Issuer-Controlled Auctions for Price Discovery

Diving deeper into

James McGillicuddy, head of strategy at Carta, on building an issuer-centric platform and investing in secondaries

Interview
this is fair, efficient price discovery.
Analyzed 5 sources

The core bet was that private markets become more trustworthy when price is set by a structured auction instead of a one off negotiation. In practice that means buyers and sellers both submit orders, the trade clears at one market price, and the company controls who participates, how much can trade, and what gets disclosed. That is what makes the price feel fair to investors, useful to employees, and safer for issuers than brokered block trades or tender offers tied to a stale round price.

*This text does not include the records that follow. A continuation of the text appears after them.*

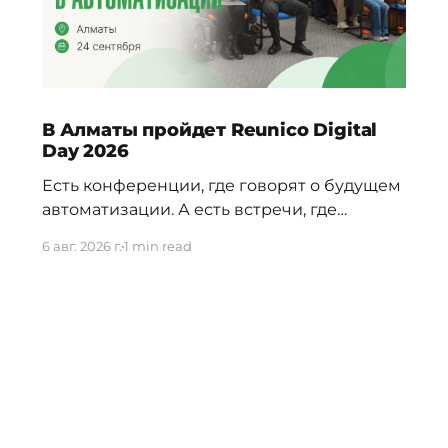
В Алматы пройдет Reunico Digital
Day 2026
Есть конференции, где говорят о будущем
автоматизации. А есть встречи, где
показывают, как это будущее уже строится
6 авг. 2026 г.
1 min read
внутри реальных компаний. 24 сентября в
Алматы пройдёт Reunico Digital Day 2026
— конференция о практических кейсах
процессной автоматизации, сложных
решениях, внутренних IT-командах и
технологиях, которые меняют работу
крупного бизнеса изнутри. На площадке
соберут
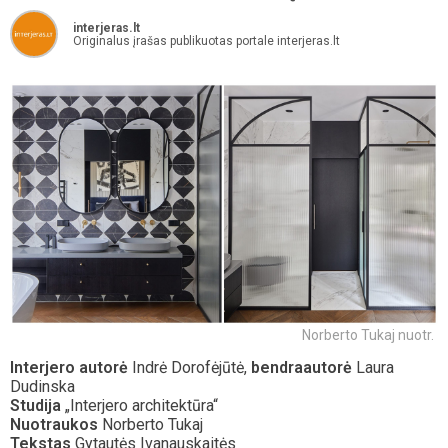
interjeras.lt
Originalus įrašas publikuotas portale interjeras.lt
Norberto Tukaj nuotr.
Interjero autorė
Indrė Dorofėjūtė,
bendraautorė
Laura
Dudinska
Studija
„Interjero architektūra“
Nuotraukos
Norberto Tukaj
Tekstas
Gytautės Ivanauskaitės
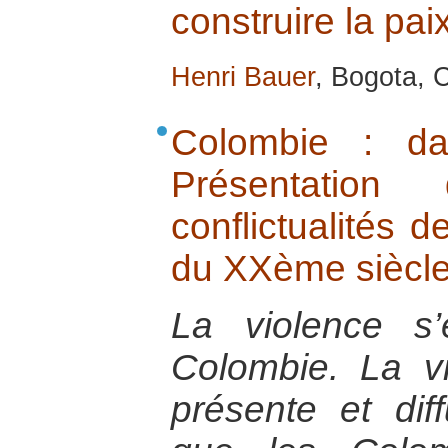
construire la paix
Henri Bauer
, Bogota, C
Colombie : da
Présentatio
conflictualités d
du XXème siècl
La violence s
Colombie. La vi
présente et dif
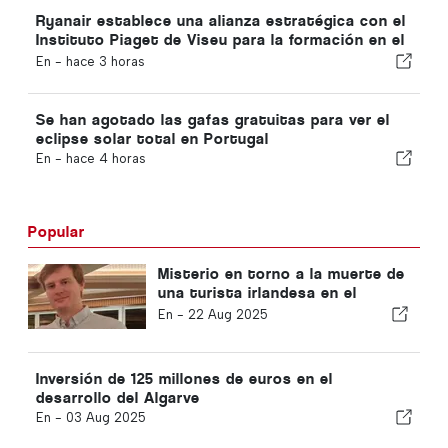
Ryanair establece una alianza estratégica con el
Instituto Piaget de Viseu para la formación en el
sector de la aviación en Portugal
En -
hace 3 horas
Se han agotado las gafas gratuitas para ver el
eclipse solar total en Portugal
En -
hace 4 horas
Popular
Misterio en torno a la muerte de
una turista irlandesa en el
Algarve
En -
22 Aug 2025
Inversión de 125 millones de euros en el
desarrollo del Algarve
En -
03 Aug 2025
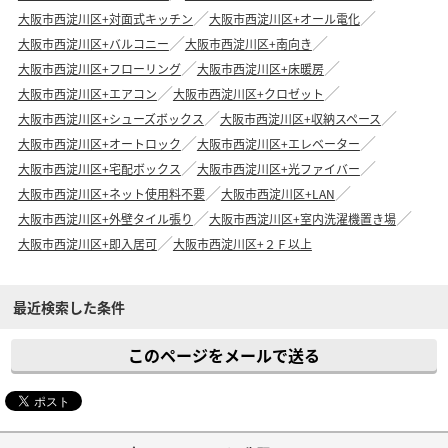
大阪市西淀川区+対面式キッチン
大阪市西淀川区+オール電化
大阪市西淀川区+バルコニー
大阪市西淀川区+南向き
大阪市西淀川区+フローリング
大阪市西淀川区+床暖房
大阪市西淀川区+エアコン
大阪市西淀川区+クロゼット
大阪市西淀川区+シューズボックス
大阪市西淀川区+収納スペース
大阪市西淀川区+オートロック
大阪市西淀川区+エレベーター
大阪市西淀川区+宅配ボックス
大阪市西淀川区+光ファイバー
大阪市西淀川区+ネット使用料不要
大阪市西淀川区+LAN
大阪市西淀川区+外壁タイル張り
大阪市西淀川区+室内洗濯機置き場
大阪市西淀川区+即入居可
大阪市西淀川区+２Ｆ以上
最近検索した条件
このページをメールで送る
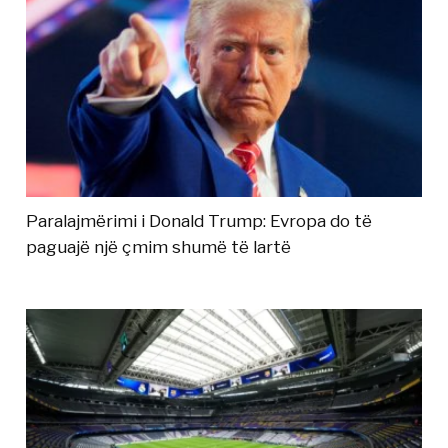
Paralajmërimi i Donald Trump: Evropa do të
paguajë një çmim shumë të lartë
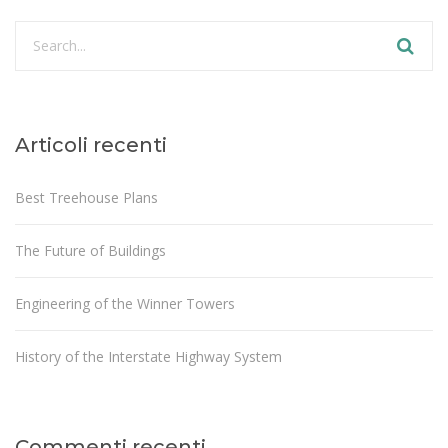
Articoli recenti
Best Treehouse Plans
The Future of Buildings
Engineering of the Winner Towers
History of the Interstate Highway System
Commenti recenti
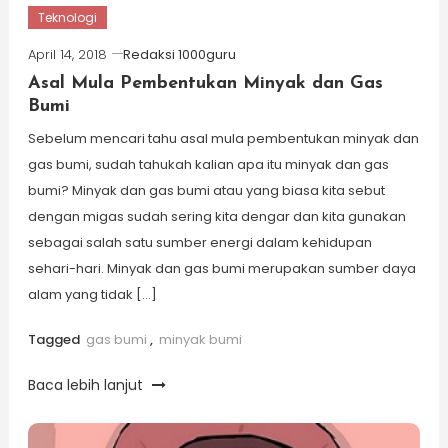
Teknologi
April 14, 2018
Redaksi 1000guru
Asal Mula Pembentukan Minyak dan Gas
Bumi
Sebelum mencari tahu asal mula pembentukan minyak dan
gas bumi, sudah tahukah kalian apa itu minyak dan gas
bumi? Minyak dan gas bumi atau yang biasa kita sebut
dengan migas sudah sering kita dengar dan kita gunakan
sebagai salah satu sumber energi dalam kehidupan
sehari-hari. Minyak dan gas bumi merupakan sumber daya
alam yang tidak […]
Tagged
gas bumi
,
minyak bumi
Baca lebih lanjut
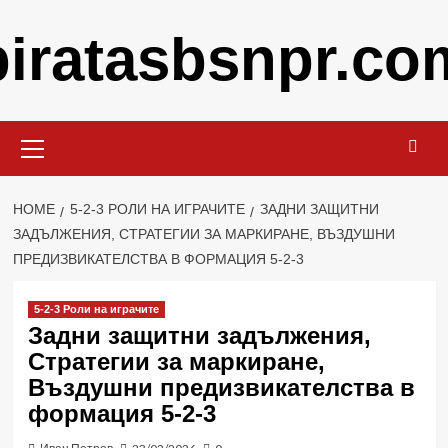
Skip
piratasbsnpr.co
to
content
Primary
Menu
HOME
5-2-3 РОЛИ НА ИГРАЧИТЕ
ЗАДНИ ЗАЩИТНИ
ЗАДЪЛЖЕНИЯ, СТРАТЕГИИ ЗА МАРКИРАНЕ, ВЪЗДУШНИ
ПРЕДИЗВИКАТЕЛСТВА В ФОРМАЦИЯ 5-2-3
5-2-3 Роли на играчите
Задни защитни задължения,
Стратегии за маркиране,
Въздушни предизвикателства в
формация 5-2-3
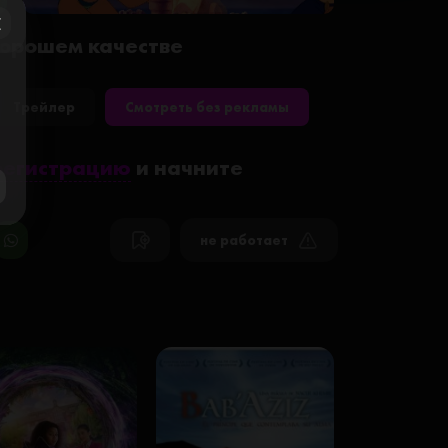
 хорошем качестве
ose
Трейлер
Смотреть без рекламы
регистрацию
и начните
не работает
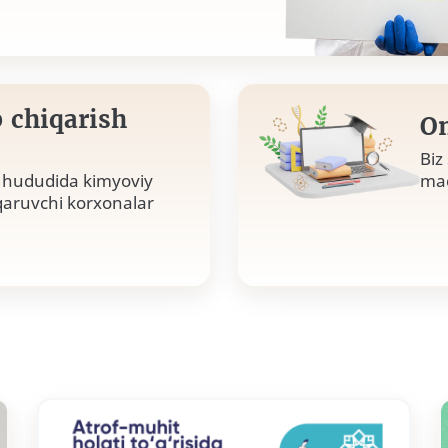
 chiqarish
On
Biz
i hududida kimyoviy
maq
qaruvchi korxonalar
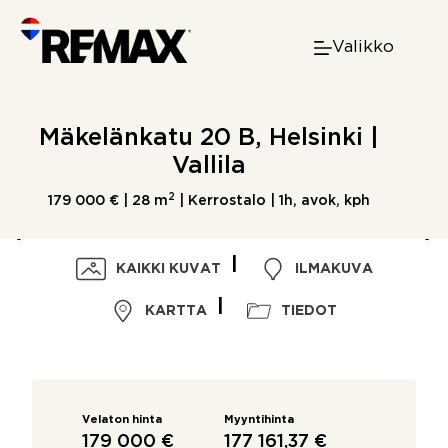
Skip
to
Valikko
content
Mäkelänkatu 20 B, Helsinki |
Vallila
2
179 000 € |
28 m
| Kerrostalo | 1h, avok, kph
KAIKKI KUVAT
ILMAKUVA
KARTTA
TIEDOT
Velaton hinta
Myyntihinta
179 000 €
177 161,37 €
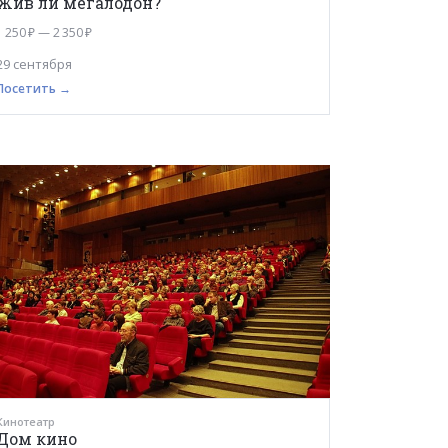
Жив ли мегалодон?
1 250 ₽ — 2 350 ₽
29 сентября
Посетить →
Кинотеатр
Дом кино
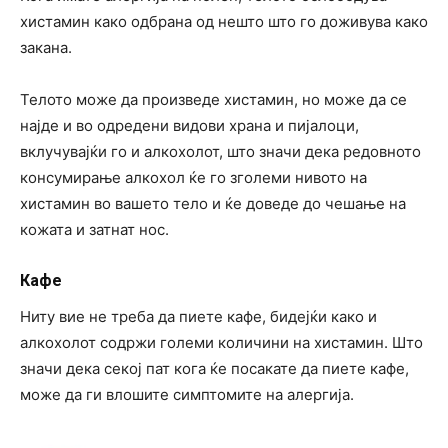
хистамин како одбрана од нешто што го доживува како
закана.
Телото може да произведе хистамин, но може да се
најде и во одредени видови храна и пијалоци,
вклучувајќи го и алкохолот, што значи дека редовното
консумирање алкохол ќе го зголеми нивото на
хистамин во вашето тело и ќе доведе до чешање на
кожата и затнат нос.
Кафе
Ниту вие не треба да пиете кафе, бидејќи како и
алкохолот содржи големи количини на хистамин. Што
значи дека секој пат кога ќе посакате да пиете кафе,
може да ги влошите симптомите на алергија.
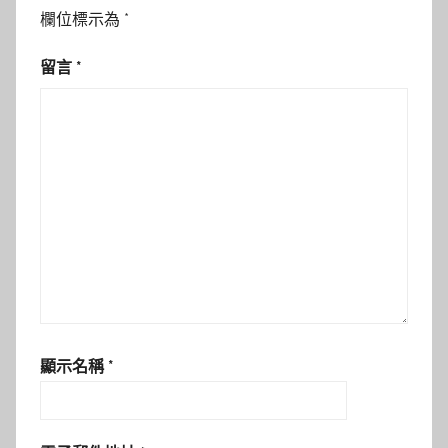
欄位標示為
*
留言
*
顯示名稱
*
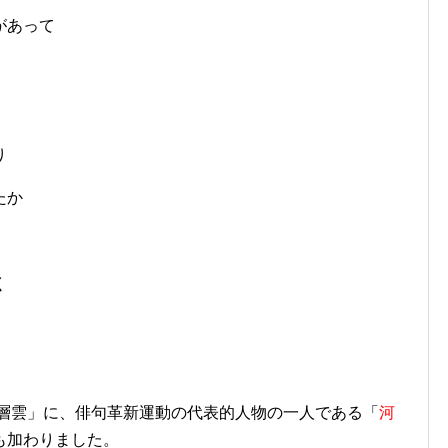
があって
り
たか
く
「層雲」に、俳句革新運動の代表的人物の一人である「
河
も加わりました。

  • Tender offers are controlled, but they usually start from a company chosen price, often tied to the last primary round. That makes them slow and often weak at matching real demand, which is why employees frequently pass if they think the company has outgrown that price.
  • The issuer centric design is the other half of the fairness claim. Companies choose the buyer whitelist, sale limits, event cadence, and disclosure package, so price discovery happens without letting random investors force themselves onto the cap table or forcing the company into full public market exposure.
  • This is also why CartaX sat in a different category from Forge or EquityZen. Those platforms are closer to marketplaces for smaller, ad hoc blocks. CartaX and Nasdaq Private Market were built more like company run liquidity programs where the issuer sets the rules and uses the auction as a governance tool.

The longer term implication is that private companies keep moving toward a hybrid model, still private in control and disclosure, but more market priced between rounds. The winners will be the platforms that can give companies recurring liquidity and credible price signals without breaking trust, because trust is what turns a cap table into a real market.